Why is SDL so much slower on Mac than Linux?

I am working on a single-threaded graphical program that renders using SDL2. See the end for a smaller example.

It runs on both an old Linux machine and a somewhat less old Mac. The Linux computer has 1.60GHz processors while the Mac's processors are 2.2GHz. The SDL version on Linux is 2.0.8, while the SDL version of the Mac is 2.0.10. On both computers I compiled with clang++ using optimization flags -O3 and -flto. I invoked the executable with ./intergrid -fullscreen -pixel-size 3 (essentially, I had the program draw very many pixels.)

For some reason, the slower Linux computer executed the program with no sweat, while the Mac took several seconds to render the first frame. The Mac was faster than the Linux machine, as expected, when I used the -no-draw flag to disable graphics.

EDIT: The Linux computer has "Intel Haswell Mobile" for graphics and the Mac lists "Intel Iris Pro 1536 MB."

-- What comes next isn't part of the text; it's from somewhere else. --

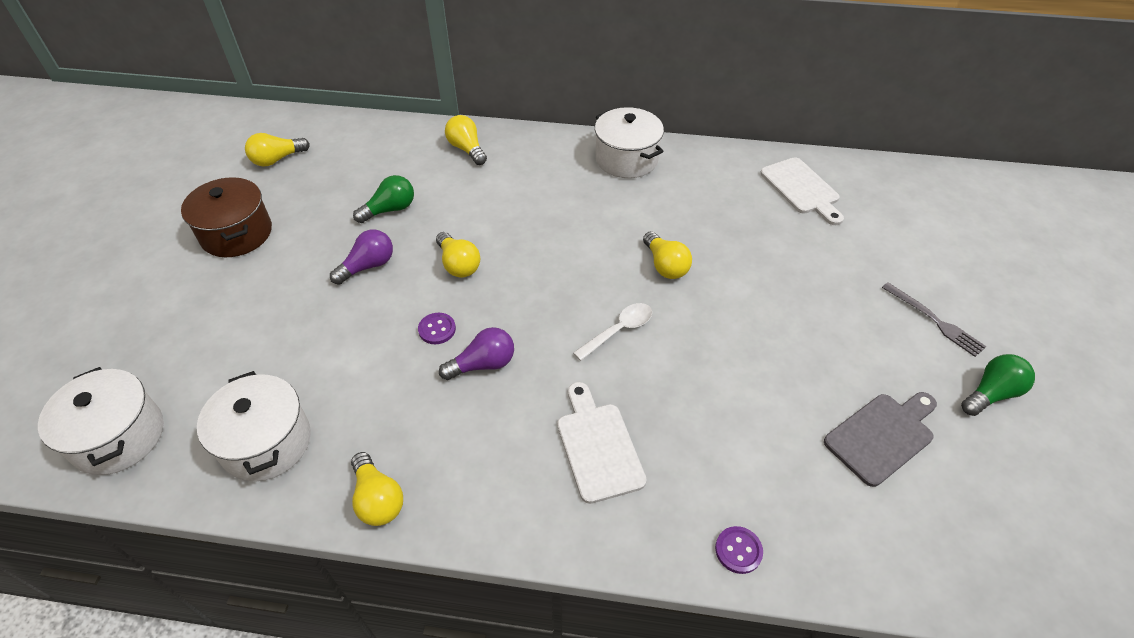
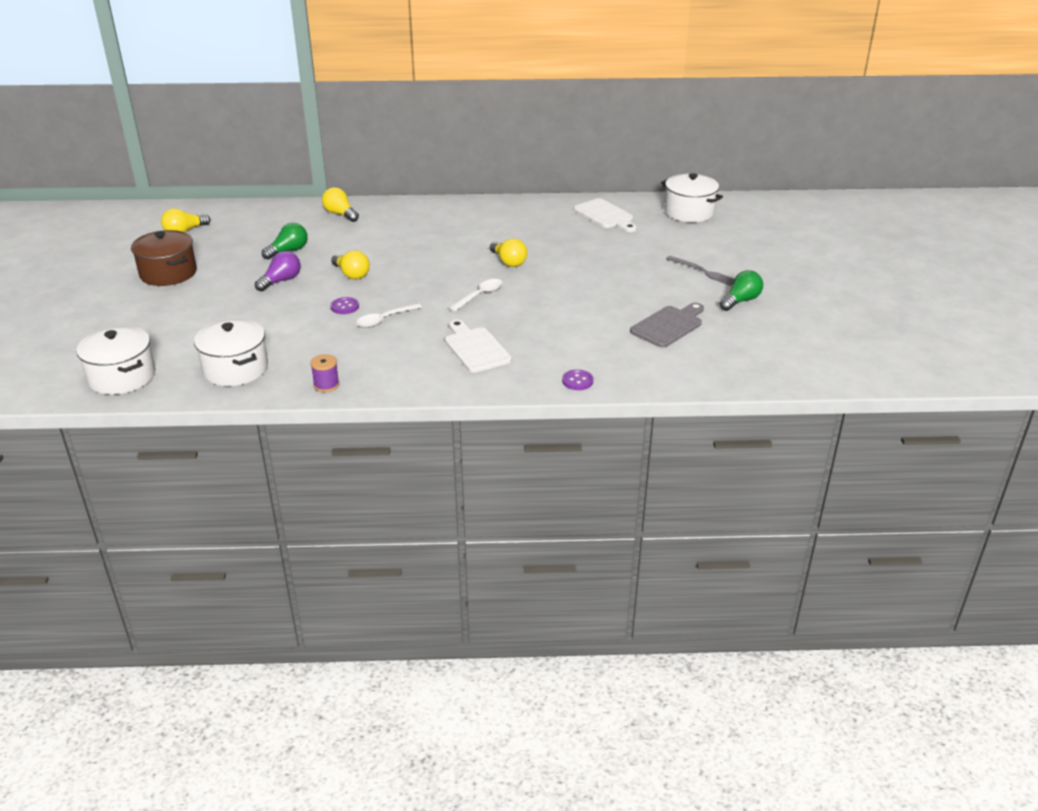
camera: 10 degrees left, 15 degrees down
yellow light bulb [351,452,403,526] -> purple spool [310,354,340,392]
purple light bulb [439,327,514,380] -> white spoon [356,303,422,328]
white pot [595,107,664,178] -> white pot moved to [661,173,723,222]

Here is a minimal reproducible example:

#include <SDL2/SDL.h>
#include <stdio.h>

int main(void)
{
    SDL_Init(SDL_INIT_VIDEO | SDL_INIT_TIMER);

    SDL_Window *window = SDL_CreateWindow(
        "Example",
        SDL_WINDOWPOS_UNDEFINED, SDL_WINDOWPOS_UNDEFINED,
        0, 0,
        SDL_WINDOW_SHOWN);
    SDL_SetWindowFullscreen(window, SDL_WINDOW_FULLSCREEN_DESKTOP);

    SDL_Renderer *renderer = SDL_CreateRenderer(window, -1, 0);

    SDL_Rect viewport;
    SDL_RenderGetViewport(renderer, &viewport);

    // The screen is not rendered to unless this is done:
    SDL_Event event;
    while (SDL_PollEvent(&event))
        ;

    Uint32 ticks_before = SDL_GetTicks();
    for (int x = 0; x < viewport.w - 10; x += 10) {
        for (int y = 0; y < viewport.h - 10; y += 10) {
            // I just chose a random visual effect for this example.
            SDL_Rect square;
            square.x = x;
            square.y = y;
            square.w = 10;
            square.h = 10;
            SDL_SetRenderDrawColor(renderer, x % 256, y % 256, 255, 255);
            SDL_RenderFillRect(renderer, &square);
        }
    }
    Uint32 ticks_after = SDL_GetTicks();
    printf("Ticks taken to render: %u\n", ticks_after - ticks_before);

    SDL_RenderPresent(renderer);

    SDL_Delay(500);

    // I Won't worry about cleaning stuff up.
}

I compiled this on Mac and Linux with clang++ -O3 -flto <filename> -lSDL2. When I ran the program on the Mac, it printed:

Ticks taken to render: 849

The program on Linux printed:

Ticks taken to render: 4

That's a gigantic difference!

Solution

@keltar found a solution that is good enough for me, but they have not yet posted it as an answer, so I will. For some reason, SDL2's Metal back end is immensely slow, so the solution is to use the OpenGL back end. I accomplished this by calling SDL_SetHint(SDL_HINT_RENDER_DRIVER, "opengl") if I found that the default driver was Metal (using SDL_GetRendererInfo.)